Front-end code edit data
......

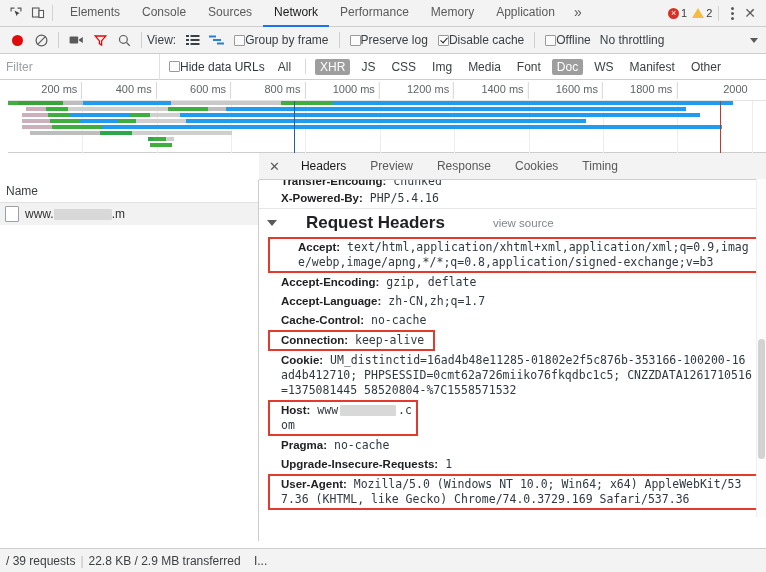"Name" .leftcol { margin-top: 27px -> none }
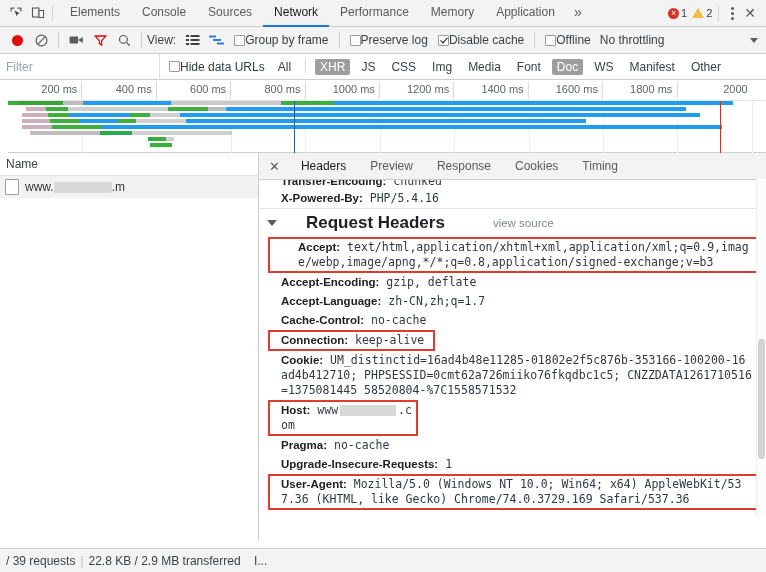"zh-CN,zh;q=1.7" span { text: 1.7 -> 1.5 }
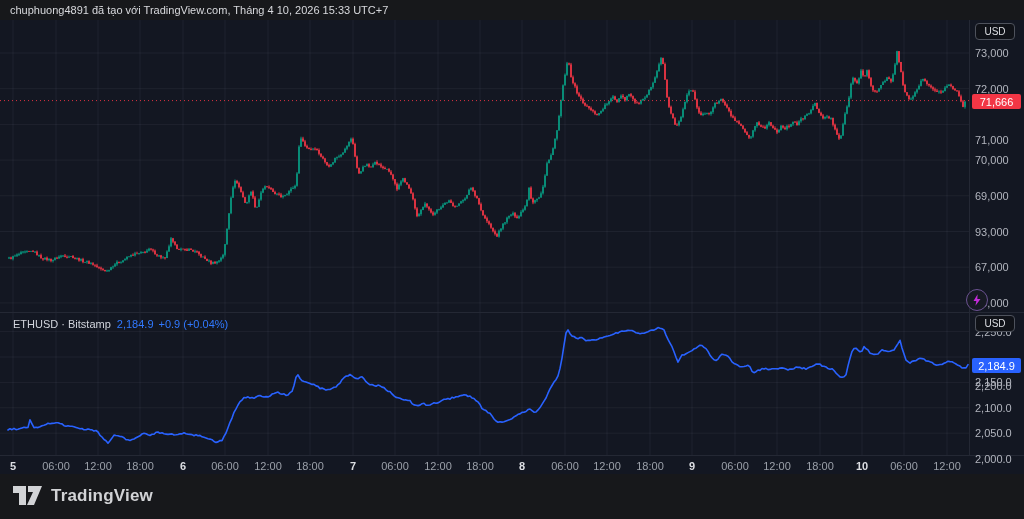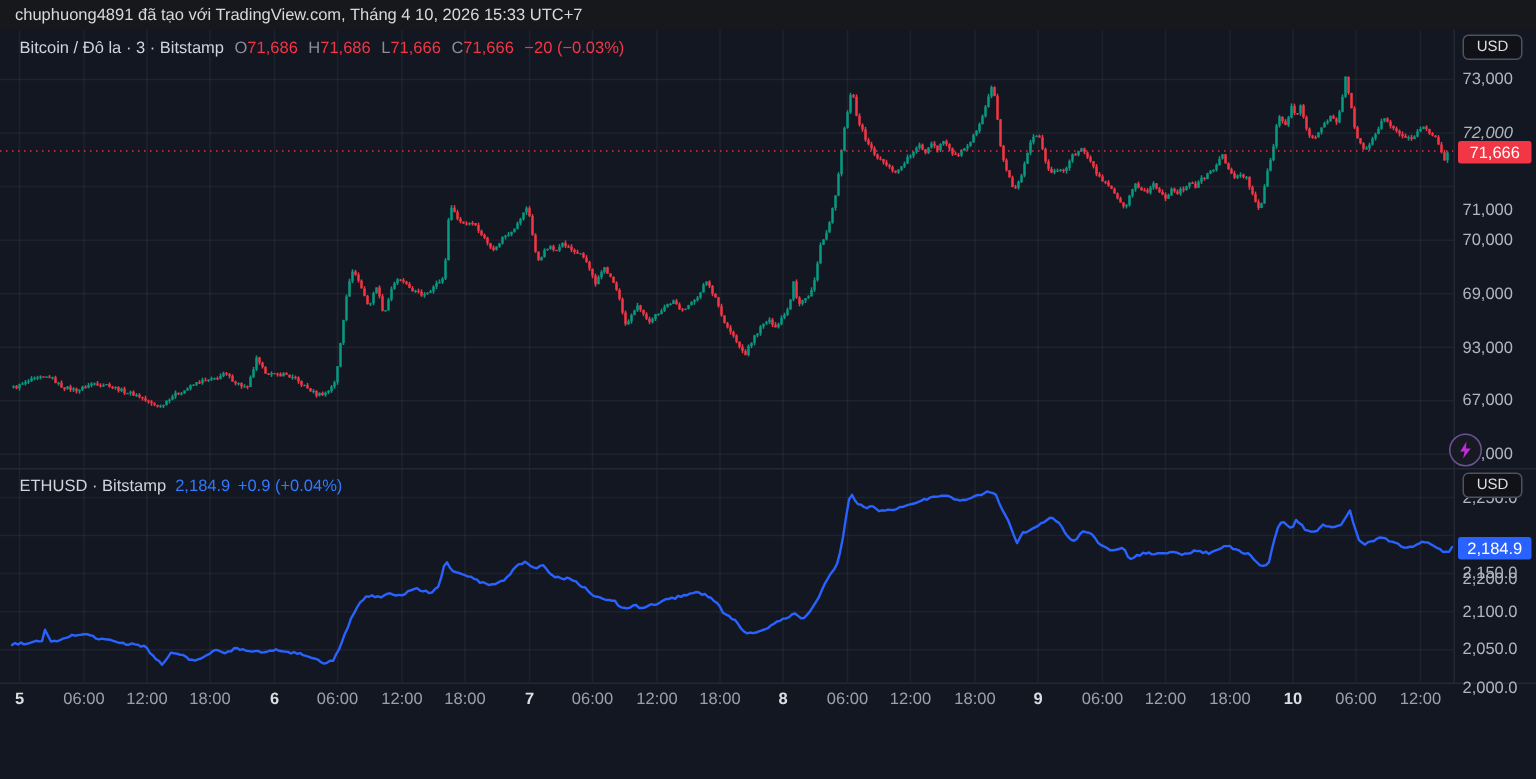"Bitcoin / Đô la ·" div.legend { html: <div> <span>Bitcoin / Đô la · 3 · Bitstamp</span><span>O</span><span>71,686</span><span>H</span><span>71,686</span><span>L</span><span>71,666</span><span>C</span><span>71,666</span><span>−20 (−0.03%)</span> </div> -> none }
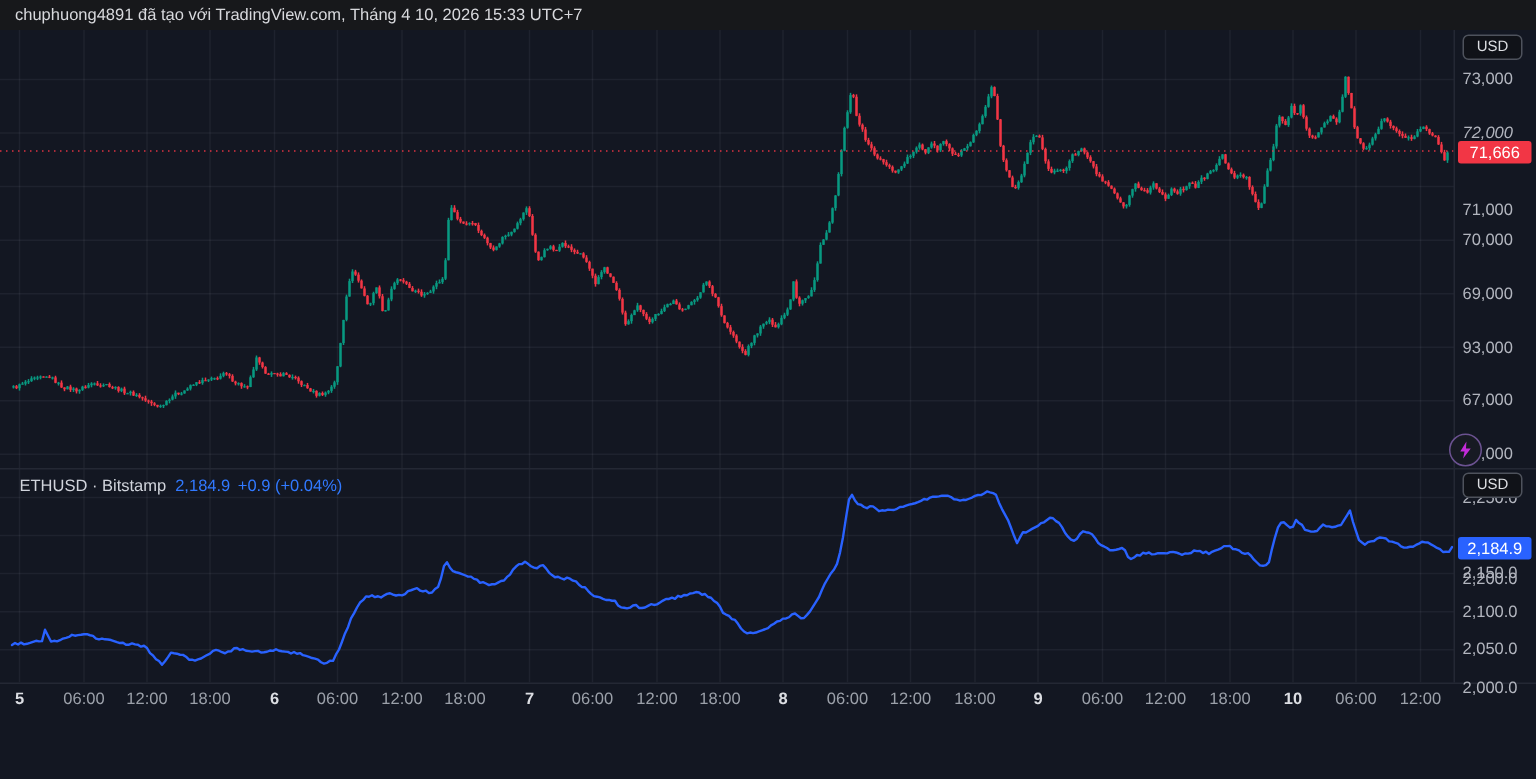"72,000" div.axis-label { font-style: italic -> none }
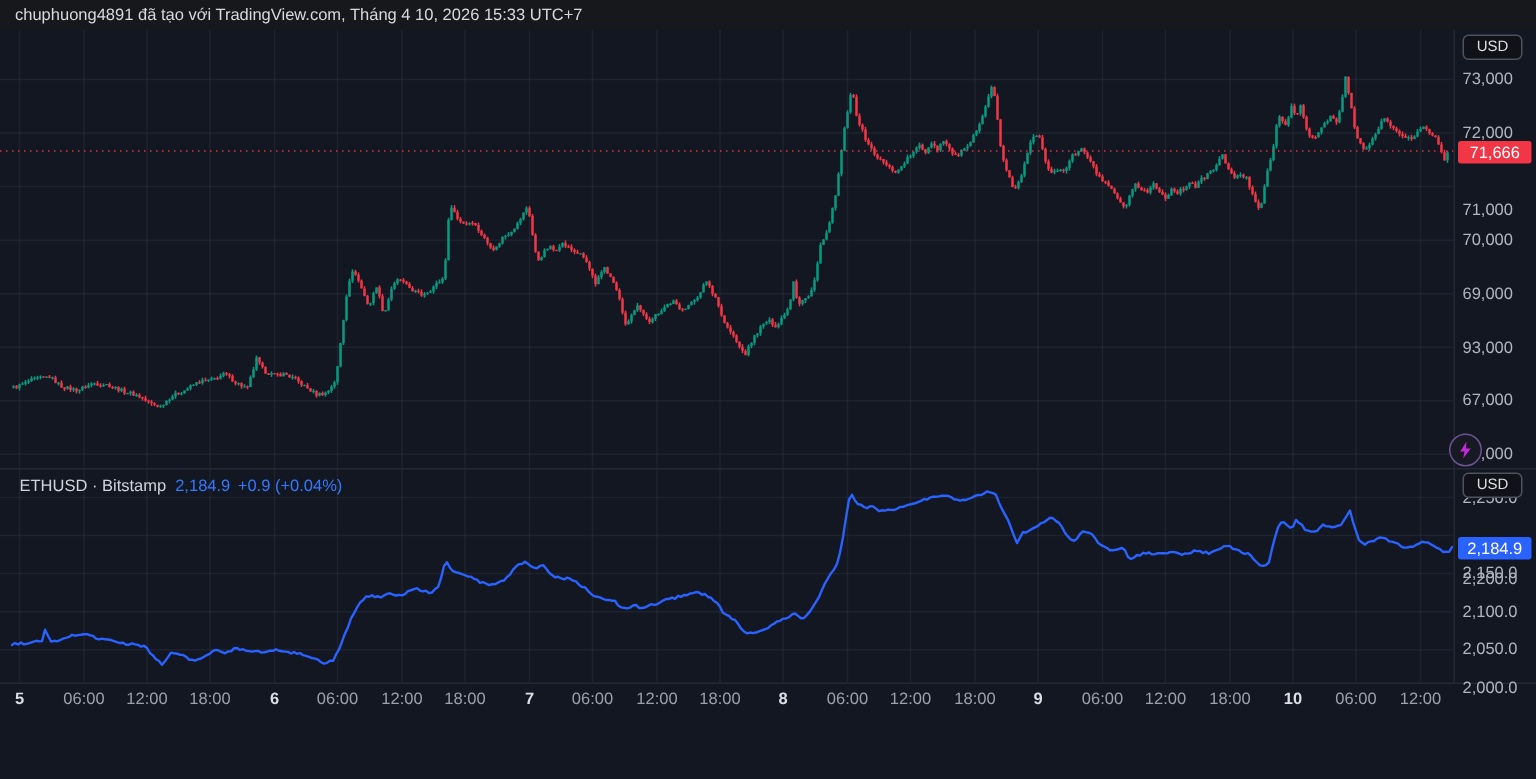"TradingView" div { html: none -> <div> <div> <svg> <path></path> <path></path> </svg> <span>TradingView</span> </div> </div> }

......

* [YOUR ASSIGNMENT]
All the records need to be printed again exactly as written, though without their pictures.

* [EXERCISE SOLUTION]
"Name" .leftcol { margin-top: 27px -> none }
"zh-CN,zh;q=1.7" span { text: 1.7 -> 1.5 }
"Bitcoin / Đô la ·" div.legend { html: <div> <span>Bitcoin / Đô la · 3 · Bitstamp</span><span>O</span><span>71,686</span><span>H</span><span>71,686</span><span>L</span><span>71,666</span><span>C</span><span>71,666</span><span>−20 (−0.03%)</span> </div> -> none }
"72,000" div.axis-label { font-style: italic -> none }
"TradingView" div { html: none -> <div> <div> <svg> <path></path> <path></path> </svg> <span>TradingView</span> </div> </div> }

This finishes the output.